Being a Business Owner Doesn’t Make You a CEO

March 29, 2016Insights

Just because you are the founder of the business does not mean that you are a Chief Executive Officer (CEO).

Before pulling out the pitch forks, let me explain.

The role of CEO is to execute the goals and objectives of the shareholders, be the direct line of communication with the board of directors, be accountable to the board of directors, develop and implement strategies, and oversee the operations of the company. A large part of the description and responsibilities are tied directly to relations with the Board of Directors.

If you’re raising your eyes in skepticism right now, this is how the Business Dictionary defines the CEO:

Top executive responsible for a firm’s overall operations and performance. He or she is the leader of the firm, serves as the main link between the board of directors (the board) and the firm’s various parts or levels, and is held solely responsible for the firm’s success or failure. One of the major duties of a CEO is to maintain and implement corporate policy, as established by the board. Also called President or managing director, he or she may also be the chairman (or chairperson) of the board.

Investopedia also highlights one of the “main responsibilities” as “acting as the main point of communication between the Board of Directors.

Needless to say, the presence of a Board of Directors is extremely relevant to the title of CEO.

Far too many small business owners classify themselves as a CEO in absence of a board. In short, they call their business a corporation, but once you pull back the curtain it’s really run as a sole proprietorship. I call these types of businesses CINO, or Corporation In Name Only. The business is an extension of the business owner. The management style mimics a wagon wheel where all decisions lead directly back to the owner. Every single decision needs to be run past the owner, with no team members having the authority to execute without the approval from the center of the wagon wheel.

Technically, the majority of these CINOs have the legal classification of corporation. In some cases, it’s primarily done to award the title of CEO. Others claim the title regardless of the legal classification.
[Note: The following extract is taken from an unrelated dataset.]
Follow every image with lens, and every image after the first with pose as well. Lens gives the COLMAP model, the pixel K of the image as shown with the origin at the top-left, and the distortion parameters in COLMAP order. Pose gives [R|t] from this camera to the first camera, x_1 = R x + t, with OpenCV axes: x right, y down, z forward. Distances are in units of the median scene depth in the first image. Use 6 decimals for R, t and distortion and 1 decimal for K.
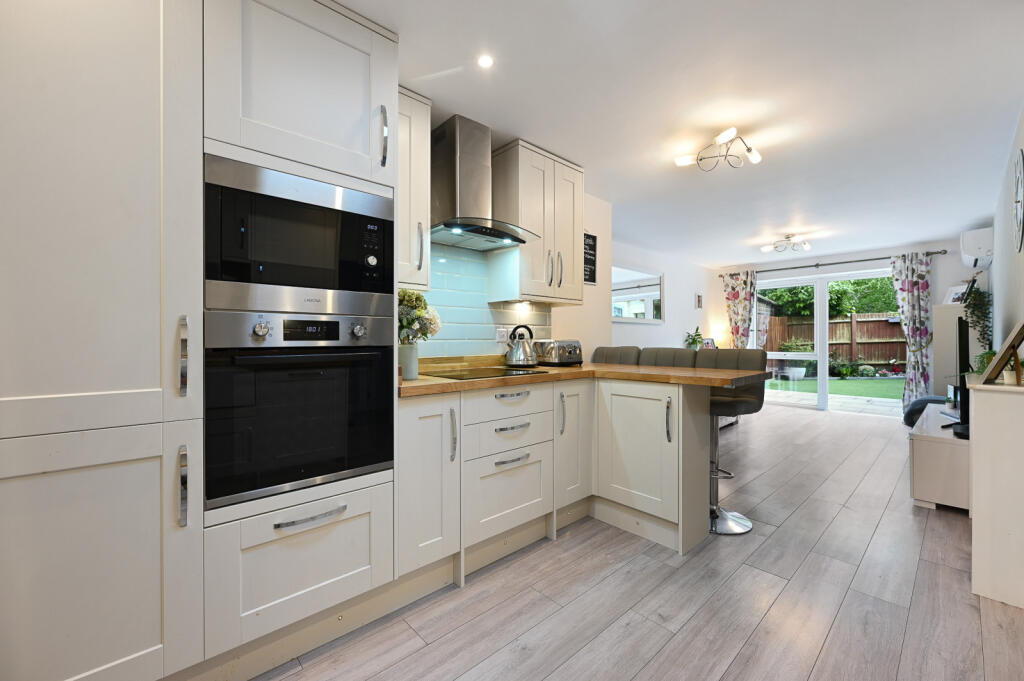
lens RADIAL K [[405.4, 0, 512.0], [0, 405.4, 340.5], [0, 0, 1]] dist [0.000330, -0.000005]
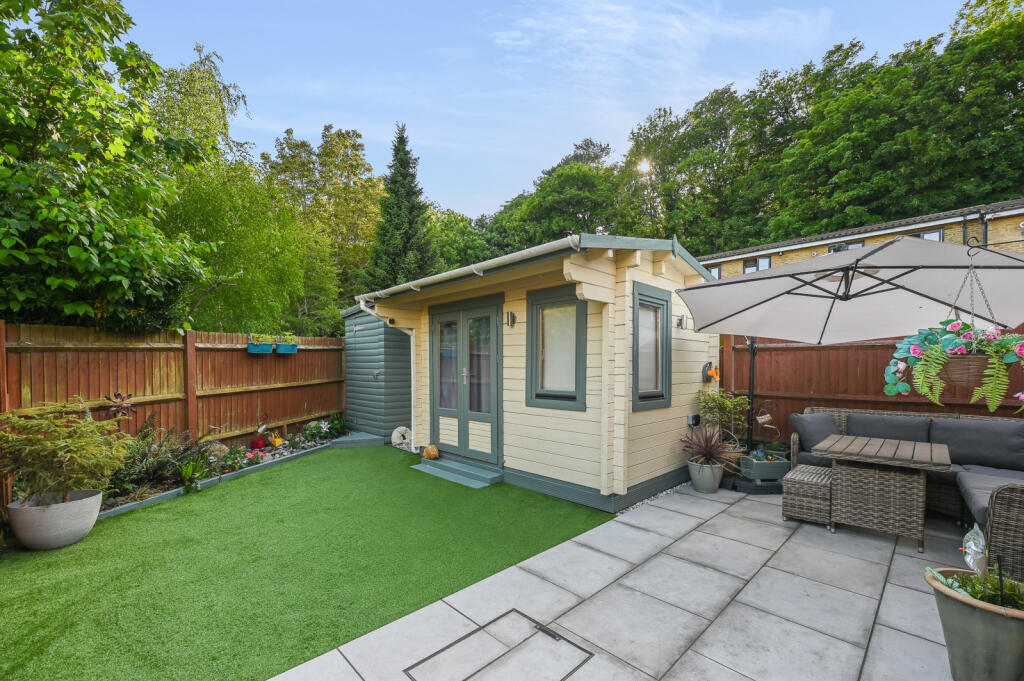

Some business owners don’t realize the difference between the title founder and CEO thinking they are interchangeable. Others see the title as an ego trip.

Regardless of the origin of the practice, I want to once and for all call out this misguided and somewhat insulting practice. Solely because you own or founded a company does not make you a CEO.

The role of Chief Executive Officer far extends the parameters of a sole proprietorship masking as a corporation. First, a true description of a corporation is that it is its own entity. It has a SNN called an FEIN number. It pays its own taxes. It has its own set of corporate laws. In sharp contrast, a sole proprietorship often serves as a funnel to run personal or lifestyle expenses through the financials to avoid taxes. But I digress.

The real CEO assists in the execution of a long-term strategic plan for the company. When decisions are made, they are evaluated based on the best interests of the business. In order to grow and succeed, it needs cash reserves. The moral compass is determined by the people who make up the company. Like an individual, the company needs a supportive infrastructure to develop.

A corporation far exceeds the needs, desires, or, quite frankly, the capacity of the initial founder. This is why the corporation awards the title of CEO to the individual who helps it navigate the upcoming challenges it will face as it matures.

If the role of CEO is your true goal, then start working to foster leadership within the company and building systems to allow others authority to make and implement decisions. Make decisions based on the best interest of the company, not your personal tax bill. Build reserves in the company to account for times that are thin.

Remember, the CEO gets paid last, not first. They eat last, not first. They offer mentorship, coaching, inspiration, and vision as opposed to controlling and limiting systems. Build this philosophy into every aspect of the business to grow toward the true spirit of the corporation designation.

If you want to put your business on a trajectory to scale to the level of a real corporation with strategic plans, a Board of Directors and the ability to grow beyond yourself, contact me today. Together, we can put your business on that path.

Should the role of CEO with direct ties to the board and shareholders not be your particular goal, then enjoy and celebrate the business you have built. Just call yourself a business owner or founder. If titles really matter, call yourself a King. But leave the title CEO to those who earn the title.